For the past week or so I've been interested in the culture of Baghdad, before 2003. From Shahoda, and ESL students, I was reminded of what Baghdad's like now:
  • It's dangerous. It's a war-zone. Shahoda couldn't go to school without a guard.
  • Professionals are leaving. No one with a Ph.D wants to stick around that city - they're all emigrating.
  • Americans are not your next door neighbors - they're soldiers. They've come not to play soccer or drink tea; they're not CEOs of an NGO. 
  • It's hot - much hotter than northern Iraq. (If I've learned nothing else this internship, it's that Kurdistan's summer is nothing compared to Baghdad's!)
But what's most fascinating to me is what Baghdad used to be. At ESL last week I made a list of what used to populate this infamous city:
  • parks
  • museums
  • libraries - once the biggest in the Middle East
  • malls
  • amusement parks
  • entertainment
  • roller coasters
  • buses/trains (efficient ones at that)
I talked to my stepdad Russ about it a little to, since he's so well-versed in ... everything.
The only thing I know is that I remember Baghdad being considered a very cosmopolitan and wealthy during the 70's. When the OPEC cartel formed and pushed itself out strong after the 73 Arab-Israeli war, oil prices skyrocketed.
Iraq was a major producer, on a par with Saudi Arabia. Lots of money. I remember a TV show about it.
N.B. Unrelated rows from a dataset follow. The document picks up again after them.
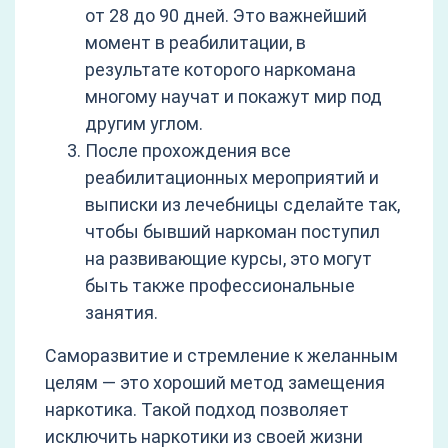
от 28 до 90 дней. Это важнейший
момент в реабилитации, в
результате которого наркомана
многому научат и покажут мир под
другим углом.
После прохождения все
реабилитационных мероприятий и
выписки из лечебницы сделайте так,
чтобы бывший наркоман поступил
на развивающие курсы, это могут
быть также профессиональные
занятия.
Саморазвитие и стремление к желанным
целям — это хороший метод замещения
наркотика. Такой подход позволяет
исключить наркотики из своей жизни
Lots of construction, parks and running water. Jobs like crazy.
Then Saddam took over completely and decided he wanted to be an emperor also, started the war with Iran which destroyed a lot of the oil fields. War went badly and things got worse because the money dried up slowly. That’s why he started the Kuwait war in 91 thinking he could get away with taking over theirs. We threw him out of course and the rest is history.
I wish I could visit Baghdad. I know there are a million reasons why that'd be a bad idea - see list above. But I don't want to judge a culture without experiencing it myself. Maybe I'd be a target because I'm a little white girl with red hair - clearly Amerikim - but that doesn't stop my curiosity.